JAKARTA, KOMPAS.TV - Partai Demokrasi Indonesia Perjuangan (PDI-P) mendorong adanya reformasi hukum melalui penguatan Undang-Undang Komisi Pemberantasan Korupsi (KPK) dan Undang-Undang Perampasan Aset.
Hal tersebut disampaikan oleh Sekretaris Jenderal PDI Perjuangan Hasto Kristiyanto sesuai dengan rekomendasi yang dihasilkan dari rapat kerja nasional (rakernas) partainya.
“Rekomendasi rakernas pertama PDI Perjuangan adalah reformasi sistem politik nasional kita itu dilakukan bersamaan dengan reformasi hukum," kata Hasto dikutip dari Antara, Minggu (15/2/2026).
"Termasuk di dalamnya ada penguatan dari Undang-Undang KPK-nya, kemudian ada undang-undang dari perampasan aset negara, itu diletakkan dalam satu kesatuan reformasi hukum nasional."
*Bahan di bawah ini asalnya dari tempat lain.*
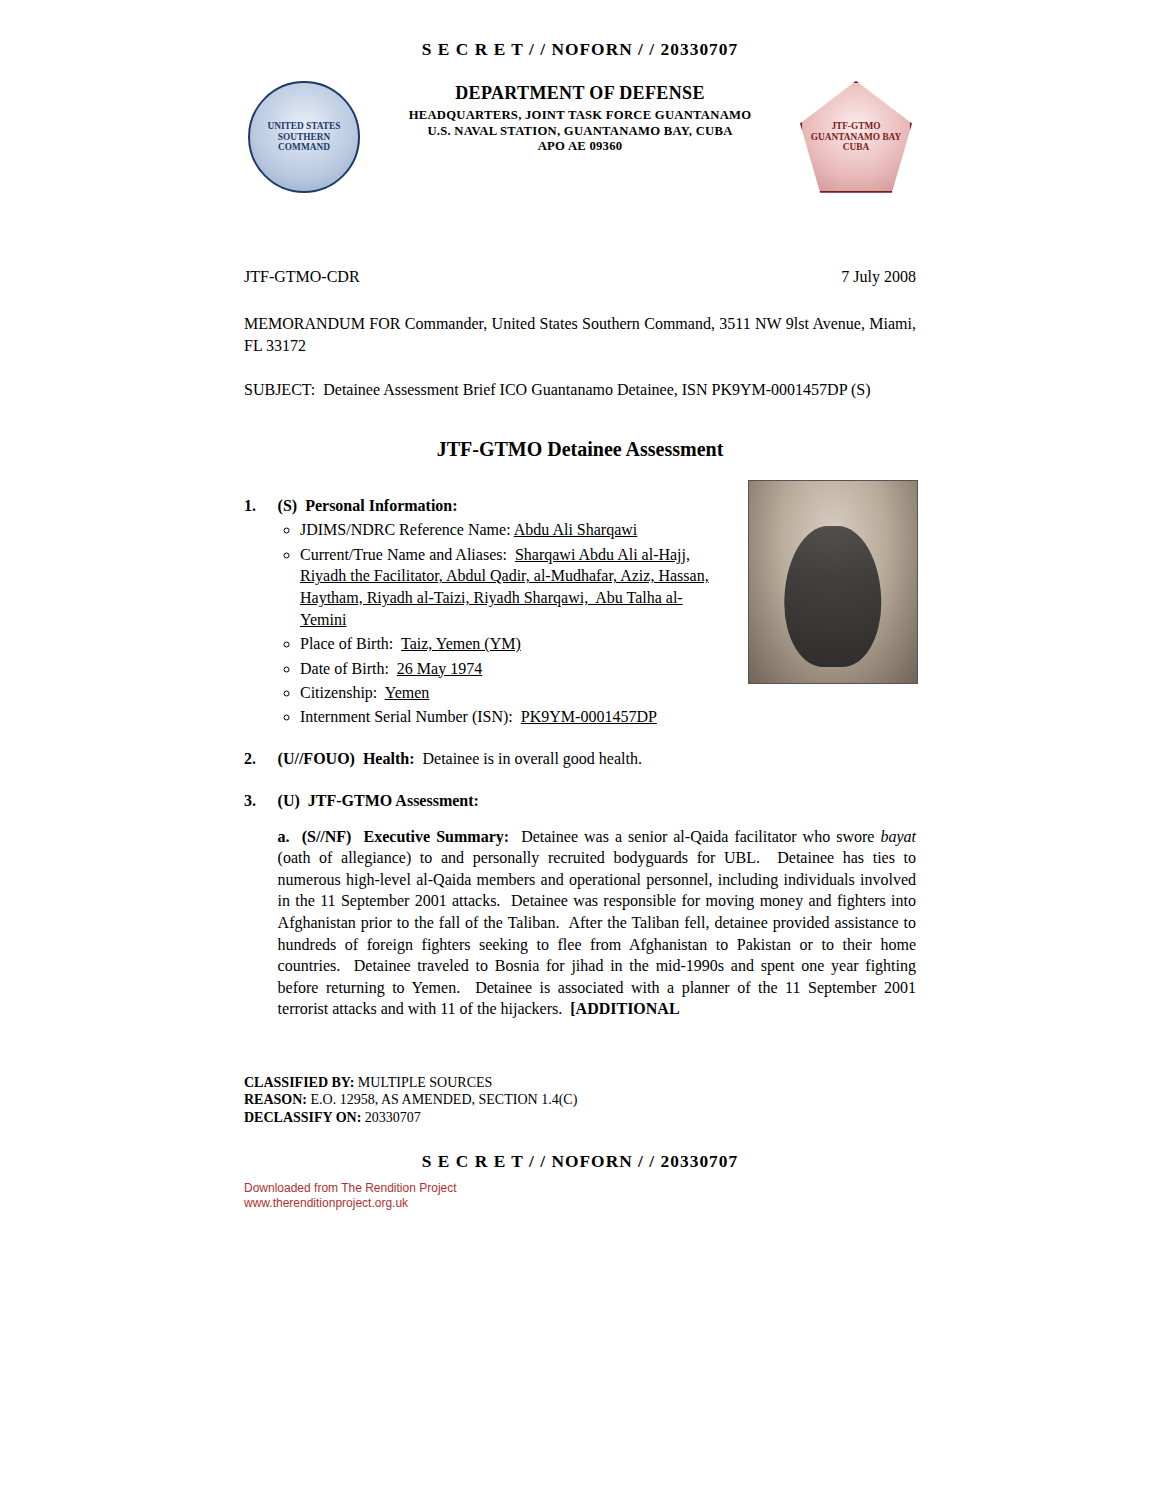S E C R E T / / NOFORN / / 20330707
United States Southern Command
JTF-GTMO Guantanamo Bay Cuba
DEPARTMENT OF DEFENSE
HEADQUARTERS, JOINT TASK FORCE GUANTANAMO
U.S. NAVAL STATION, GUANTANAMO BAY, CUBA
APO AE 09360
JTF-GTMO-CDR
7 July 2008
MEMORANDUM FOR Commander, United States Southern Command, 3511 NW 9lst Avenue, Miami, FL 33172
SUBJECT: Detainee Assessment Brief ICO Guantanamo Detainee, ISN PK9YM-0001457DP (S)
JTF-GTMO Detainee Assessment
(S) Personal Information:
JDIMS/NDRC Reference Name: Abdu Ali Sharqawi
Current/True Name and Aliases: Sharqawi Abdu Ali al-Hajj, Riyadh the Facilitator, Abdul Qadir, al-Mudhafar, Aziz, Hassan, Haytham, Riyadh al-Taizi, Riyadh Sharqawi, Abu Talha al-Yemini
Place of Birth: Taiz, Yemen (YM)
Date of Birth: 26 May 1974
Citizenship: Yemen
Internment Serial Number (ISN): PK9YM-0001457DP
(U//FOUO) Health: Detainee is in overall good health.
(U) JTF-GTMO Assessment:
a. (S//NF) Executive Summary: Detainee was a senior al-Qaida facilitator who swore bayat (oath of allegiance) to and personally recruited bodyguards for UBL. Detainee has ties to numerous high-level al-Qaida members and operational personnel, including individuals involved in the 11 September 2001 attacks. Detainee was responsible for moving money and fighters into Afghanistan prior to the fall of the Taliban. After the Taliban fell, detainee provided assistance to hundreds of foreign fighters seeking to flee from Afghanistan to Pakistan or to their home countries. Detainee traveled to Bosnia for jihad in the mid-1990s and spent one year fighting before returning to Yemen. Detainee is associated with a planner of the 11 September 2001 terrorist attacks and with 11 of the hijackers. [ADDITIONAL
CLASSIFIED BY: MULTIPLE SOURCES
REASON: E.O. 12958, AS AMENDED, SECTION 1.4(C)
DECLASSIFY ON: 20330707
S E C R E T / / NOFORN / / 20330707
Downloaded from The Rendition Project
www.therenditionproject.org.uk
Dalam kerangka kesatuan reformasi hukum nasional, kata Hasto, RUU Perampasan Aset harus sejalan dengan asas proses hukum yang adil atau due process of law dan hak asasi manusia (HAM).
Baca Juga: Hasto Soal Golkar Buat Kerja Sama Politik: Bagi PDI-P Koalisi Permanen Itu dengan Rakyat
“Dari pengalaman saya pribadi kan juga due process of law itu kan sering dilanggar justru oleh aparat penegak hukum. Jadi, menegakkan hukum itu juga melekat dengan penghormatan terhadap HAM,” ujarnya.
“Jangan kemudian penegakan hukum menjadi alat bagi kekuasaan. Ini kan yang sering terjadi.”
Sebelumnya, Komisi III DPR RI mulai membahas pembentukan Rancangan Undang-Undang (RUU) tentang Perampasan Aset terkait tindak pidana sebagai salah satu upaya memaksimalkan pemberantasan tindak pidana.
Menurut Wakil Ketua Komisi III DPR RI Sari Yuliati, RUU Perampasan Aset perlu dirancang untuk memberantas tindak pidana korupsi, tindak pidana terorisme, tindak pidana narkotika, serta tindak pidana lain dengan motif keuntungan finansial.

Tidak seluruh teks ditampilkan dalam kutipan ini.